Siedziałem na ziemi pare minut dalej zagubiony we własnych myślach, kiedy nagle podszedł do mnie
Shuichi i Kaito (czyli ten fioletowy z kozią brudką i dziwną fryzurą). Usiedli obok mnie i wygadałem się im. Kaito, który może i był trochę za bardzo optymistyczny obiecał, że dołoży wszystkich starań żebyśmy wszyscy wyszli z tego cało, ja trafił spowrotem na eurowizje, a wszyscy pozostali przyszli na mój występ i po tym dalej cieszyli się spokojnym życiem. Nie dokońca byłem przekonany, ponieważ ta sytuacja była naprawdę dziwna, ale stwierdziłem że muszę jakoś to przeżyć.Minęło trochę czasu. Znowu spotkaliśmy się z innymi uczestnikami na stołówce, zrobiliśmy jakieś kiepskie tosty ale dobre i to. W pewnym momencie jedna z dziewczyn- Angie, zaproponowała, że może zrobił bym im mały koncert, mieli już tutaj przygotowaną scenę poprzez występ magiczny jaki tu ostatnio mieli (który podobno za dobrze się nie skończył), więc stwierdziłem, że czemu by nie.

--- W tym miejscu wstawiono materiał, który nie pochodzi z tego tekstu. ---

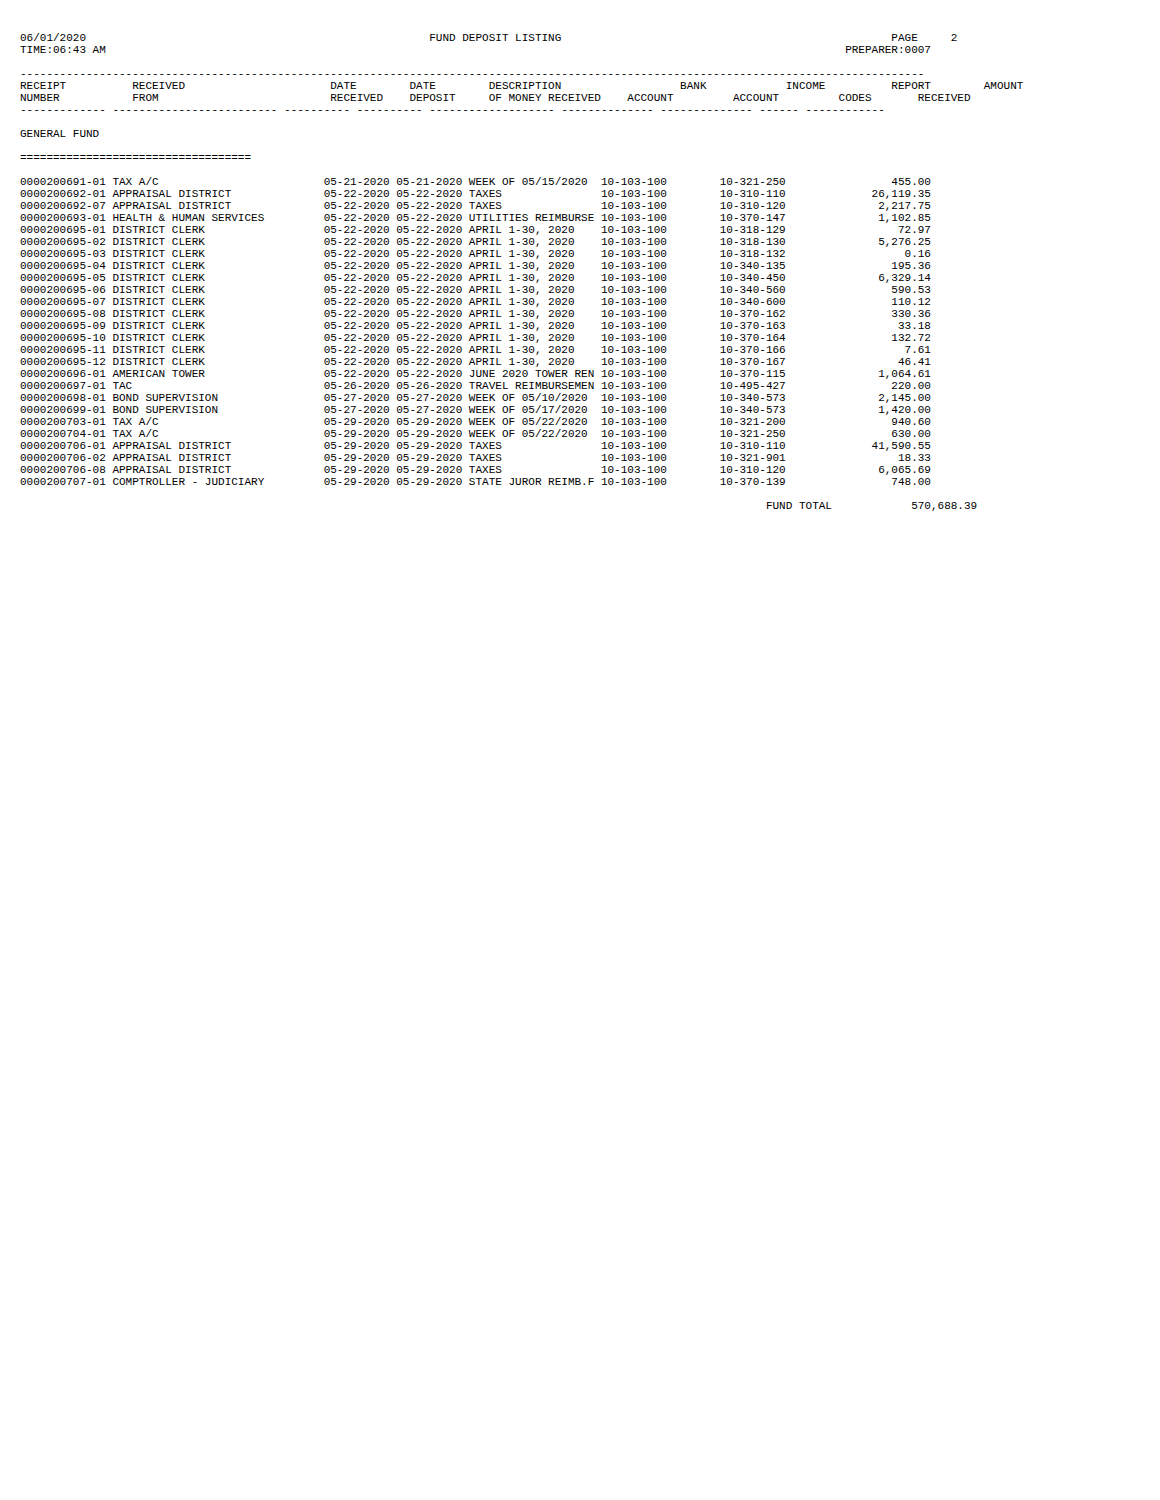06/01/2020 FUND DEPOSIT LISTING PAGE 2 TIME:06:43 AM PREPARER:0007 ----------------------------------------------------------------------------------------------------------------------------------------- RECEIPT RECEIVED DATE DATE DESCRIPTION BANK INCOME REPORT AMOUNT NUMBER FROM RECEIVED DEPOSIT OF MONEY RECEIVED ACCOUNT ACCOUNT CODES RECEIVED ------------- ------------------------- ---------- ---------- ------------------- -------------- -------------- ------ ------------ GENERAL FUND =================================== 0000200691-01 TAX A/C 05-21-2020 05-21-2020 WEEK OF 05/15/2020 10-103-100 10-321-250 455.00 0000200692-01 APPRAISAL DISTRICT 05-22-2020 05-22-2020 TAXES 10-103-100 10-310-110 26,119.35 0000200692-07 APPRAISAL DISTRICT 05-22-2020 05-22-2020 TAXES 10-103-100 10-310-120 2,217.75 0000200693-01 HEALTH & HUMAN SERVICES 05-22-2020 05-22-2020 UTILITIES REIMBURSE 10-103-100 10-370-147 1,102.85 0000200695-01 DISTRICT CLERK 05-22-2020 05-22-2020 APRIL 1-30, 2020 10-103-100 10-318-129 72.97 0000200695-02 DISTRICT CLERK 05-22-2020 05-22-2020 APRIL 1-30, 2020 10-103-100 10-318-130 5,276.25 0000200695-03 DISTRICT CLERK 05-22-2020 05-22-2020 APRIL 1-30, 2020 10-103-100 10-318-132 0.16 0000200695-04 DISTRICT CLERK 05-22-2020 05-22-2020 APRIL 1-30, 2020 10-103-100 10-340-135 195.36 0000200695-05 DISTRICT CLERK 05-22-2020 05-22-2020 APRIL 1-30, 2020 10-103-100 10-340-450 6,329.14 0000200695-06 DISTRICT CLERK 05-22-2020 05-22-2020 APRIL 1-30, 2020 10-103-100 10-340-560 590.53 0000200695-07 DISTRICT CLERK 05-22-2020 05-22-2020 APRIL 1-30, 2020 10-103-100 10-340-600 110.12 0000200695-08 DISTRICT CLERK 05-22-2020 05-22-2020 APRIL 1-30, 2020 10-103-100 10-370-162 330.36 0000200695-09 DISTRICT CLERK 05-22-2020 05-22-2020 APRIL 1-30, 2020 10-103-100 10-370-163 33.18 0000200695-10 DISTRICT CLERK 05-22-2020 05-22-2020 APRIL 1-30, 2020 10-103-100 10-370-164 132.72 0000200695-11 DISTRICT CLERK 05-22-2020 05-22-2020 APRIL 1-30, 2020 10-103-100 10-370-166 7.61 0000200695-12 DISTRICT CLERK 05-22-2020 05-22-2020 APRIL 1-30, 2020 10-103-100 10-370-167 46.41 0000200696-01 AMERICAN TOWER 05-22-2020 05-22-2020 JUNE 2020 TOWER REN 10-103-100 10-370-115 1,064.61 0000200697-01 TAC 05-26-2020 05-26-2020 TRAVEL REIMBURSEMEN 10-103-100 10-495-427 220.00 0000200698-01 BOND SUPERVISION 05-27-2020 05-27-2020 WEEK OF 05/10/2020 10-103-100 10-340-573 2,145.00 0000200699-01 BOND SUPERVISION 05-27-2020 05-27-2020 WEEK OF 05/17/2020 10-103-100 10-340-573 1,420.00 0000200703-01 TAX A/C 05-29-2020 05-29-2020 WEEK OF 05/22/2020 10-103-100 10-321-200 940.60 0000200704-01 TAX A/C 05-29-2020 05-29-2020 WEEK OF 05/22/2020 10-103-100 10-321-250 630.00 0000200706-01 APPRAISAL DISTRICT 05-29-2020 05-29-2020 TAXES 10-103-100 10-310-110 41,590.55 0000200706-02 APPRAISAL DISTRICT 05-29-2020 05-29-2020 TAXES 10-103-100 10-321-901 18.33 0000200706-08 APPRAISAL DISTRICT 05-29-2020 05-29-2020 TAXES 10-103-100 10-310-120 6,065.69 0000200707-01 COMPTROLLER - JUDICIARY 05-29-2020 05-29-2020 STATE JUROR REIMB.F 10-103-100 10-370-139 748.00 FUND TOTAL 570,688.39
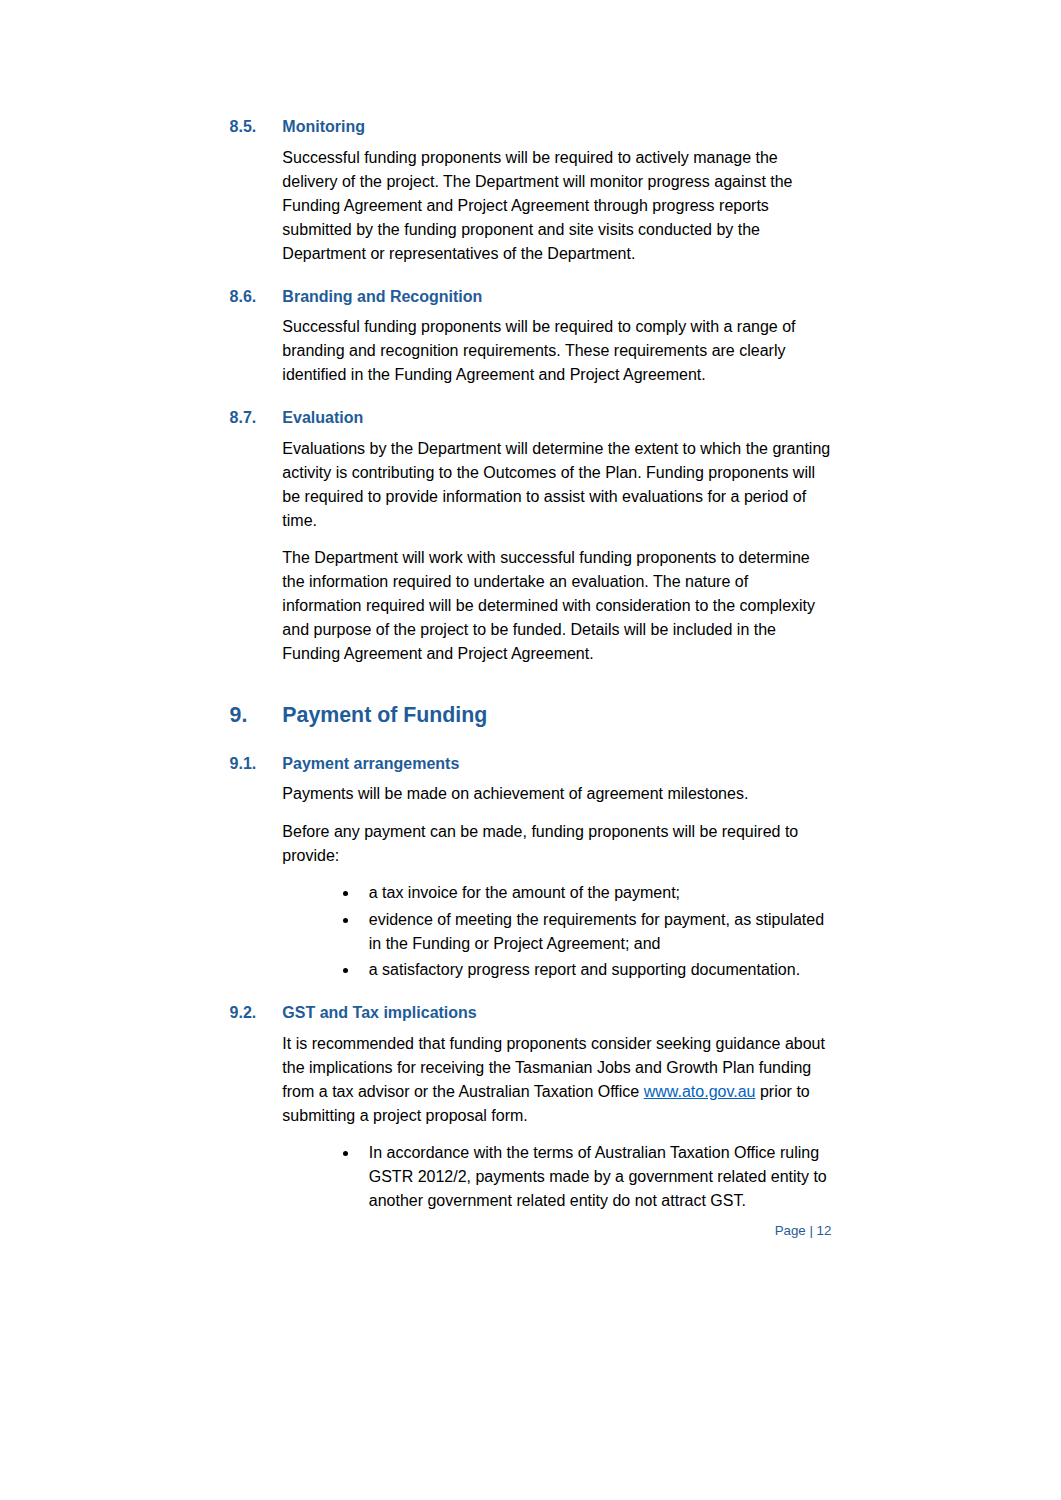8.5. Monitoring
Successful funding proponents will be required to actively manage the delivery of the project. The Department will monitor progress against the Funding Agreement and Project Agreement through progress reports submitted by the funding proponent and site visits conducted by the Department or representatives of the Department.
8.6. Branding and Recognition
Successful funding proponents will be required to comply with a range of branding and recognition requirements. These requirements are clearly identified in the Funding Agreement and Project Agreement.
8.7. Evaluation
Evaluations by the Department will determine the extent to which the granting activity is contributing to the Outcomes of the Plan. Funding proponents will be required to provide information to assist with evaluations for a period of time.
The Department will work with successful funding proponents to determine the information required to undertake an evaluation. The nature of information required will be determined with consideration to the complexity and purpose of the project to be funded. Details will be included in the Funding Agreement and Project Agreement.
9. Payment of Funding
9.1. Payment arrangements
Payments will be made on achievement of agreement milestones.
Before any payment can be made, funding proponents will be required to provide:
a tax invoice for the amount of the payment;
evidence of meeting the requirements for payment, as stipulated in the Funding or Project Agreement; and
a satisfactory progress report and supporting documentation.
9.2. GST and Tax implications
It is recommended that funding proponents consider seeking guidance about the implications for receiving the Tasmanian Jobs and Growth Plan funding from a tax advisor or the Australian Taxation Office www.ato.gov.au prior to submitting a project proposal form.
In accordance with the terms of Australian Taxation Office ruling GSTR 2012/2, payments made by a government related entity to another government related entity do not attract GST.
Page | 12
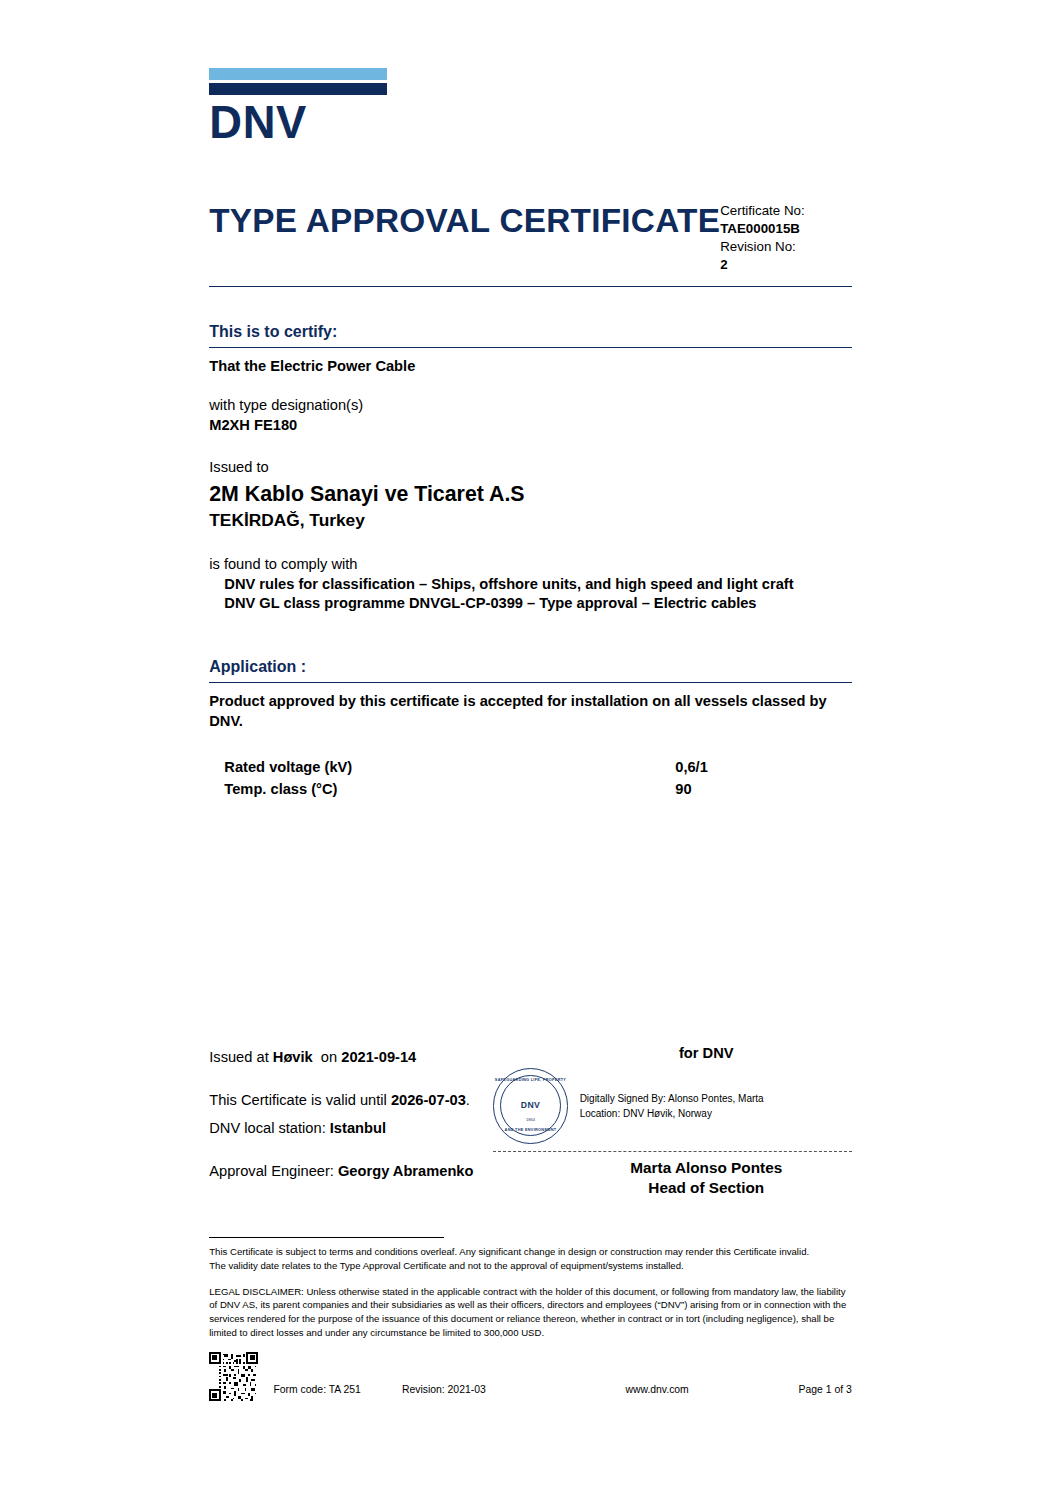DNV
TYPE APPROVAL CERTIFICATE
Certificate No:
TAE000015B
Revision No:
2
This is to certify:
That the Electric Power Cable
with type designation(s)
M2XH FE180
Issued to
2M Kablo Sanayi ve Ticaret A.S
TEKİRDAĞ, Turkey
is found to comply with
DNV rules for classification – Ships, offshore units, and high speed and light craft
DNV GL class programme DNVGL-CP-0399 – Type approval – Electric cables
Application :
Product approved by this certificate is accepted for installation on all vessels classed by DNV.
| Rated voltage (kV) | 0,6/1 |
| Temp. class (°C) | 90 |
Issued at Høvik on 2021-09-14
This Certificate is valid until 2026-07-03.
DNV local station: Istanbul
Approval Engineer: Georgy Abramenko
for DNV
SAFEGUARDING LIFE, PROPERTY
DNV
1864
AND THE ENVIRONMENT
Digitally Signed By: Alonso Pontes, Marta
Location: DNV Høvik, Norway
Marta Alonso Pontes
Head of Section
This Certificate is subject to terms and conditions overleaf. Any significant change in design or construction may render this Certificate invalid.
The validity date relates to the Type Approval Certificate and not to the approval of equipment/systems installed.
LEGAL DISCLAIMER: Unless otherwise stated in the applicable contract with the holder of this document, or following from mandatory law, the liability of DNV AS, its parent companies and their subsidiaries as well as their officers, directors and employees (“DNV”) arising from or in connection with the services rendered for the purpose of the issuance of this document or reliance thereon, whether in contract or in tort (including negligence), shall be limited to direct losses and under any circumstance be limited to 300,000 USD.
Form code: TA 251 Revision: 2021-03 www.dnv.com Page 1 of 3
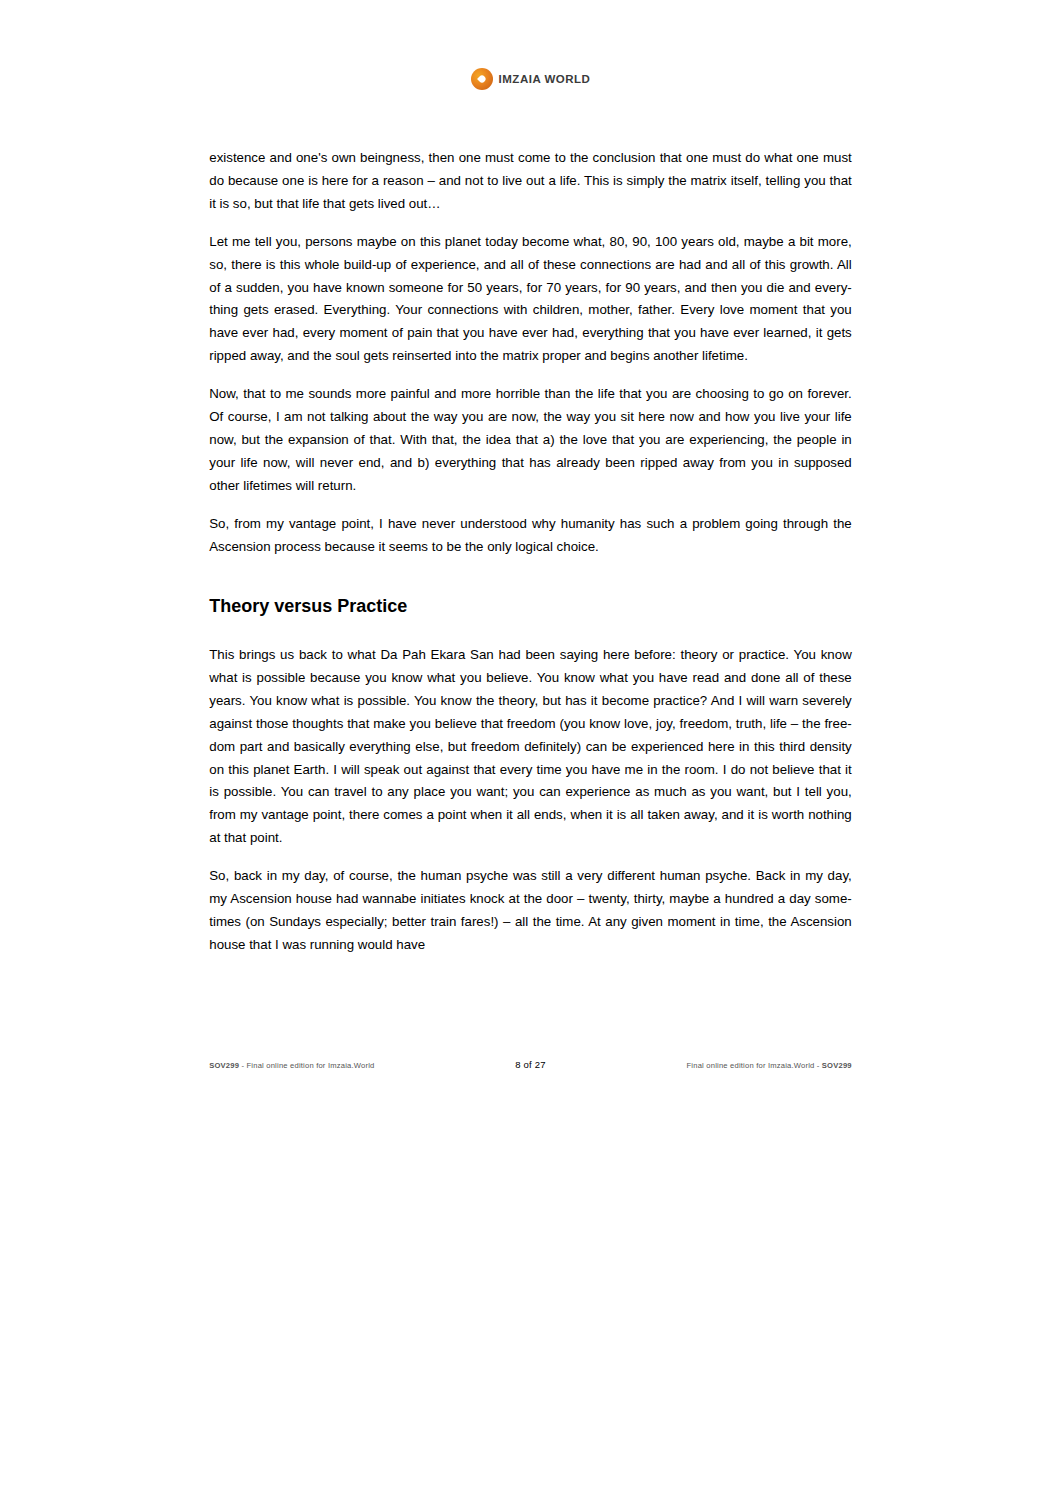IMZAIA WORLD
existence and one's own beingness, then one must come to the conclusion that one must do what one must do because one is here for a reason – and not to live out a life. This is simply the matrix itself, telling you that it is so, but that life that gets lived out…
Let me tell you, persons maybe on this planet today become what, 80, 90, 100 years old, maybe a bit more, so, there is this whole build-up of experience, and all of these connections are had and all of this growth. All of a sudden, you have known someone for 50 years, for 70 years, for 90 years, and then you die and everything gets erased. Everything. Your connections with children, mother, father. Every love moment that you have ever had, every moment of pain that you have ever had, everything that you have ever learned, it gets ripped away, and the soul gets reinserted into the matrix proper and begins another lifetime.
Now, that to me sounds more painful and more horrible than the life that you are choosing to go on forever. Of course, I am not talking about the way you are now, the way you sit here now and how you live your life now, but the expansion of that. With that, the idea that a) the love that you are experiencing, the people in your life now, will never end, and b) everything that has already been ripped away from you in supposed other lifetimes will return.
So, from my vantage point, I have never understood why humanity has such a problem going through the Ascension process because it seems to be the only logical choice.
Theory versus Practice
This brings us back to what Da Pah Ekara San had been saying here before: theory or practice. You know what is possible because you know what you believe. You know what you have read and done all of these years. You know what is possible. You know the theory, but has it become practice? And I will warn severely against those thoughts that make you believe that freedom (you know love, joy, freedom, truth, life – the freedom part and basically everything else, but freedom definitely) can be experienced here in this third density on this planet Earth. I will speak out against that every time you have me in the room. I do not believe that it is possible. You can travel to any place you want; you can experience as much as you want, but I tell you, from my vantage point, there comes a point when it all ends, when it is all taken away, and it is worth nothing at that point.
So, back in my day, of course, the human psyche was still a very different human psyche. Back in my day, my Ascension house had wannabe initiates knock at the door – twenty, thirty, maybe a hundred a day sometimes (on Sundays especially; better train fares!) – all the time. At any given moment in time, the Ascension house that I was running would have
SOV299 - Final online edition for Imzaia.World
8 of 27
Final online edition for Imzaia.World - SOV299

Miałem im jutro wszystkim zaprezętować moją eurowizyjną piosenkę.
Po posiłku ja Shuichi i Kaito poszliśmy lekko ogarnąc scenę na sali gimnastycznej aby była gotowa na jutrzejszy występ, a potem uprosiliśmy ostateczną wynalazczynię, żeby pomogła ogarnąć nam głośniki oraz mikrofon.
Jak już wszystko było ogarnięte poszliśmy spać do dormitoriów (którego zabardzo używać nie chciałem).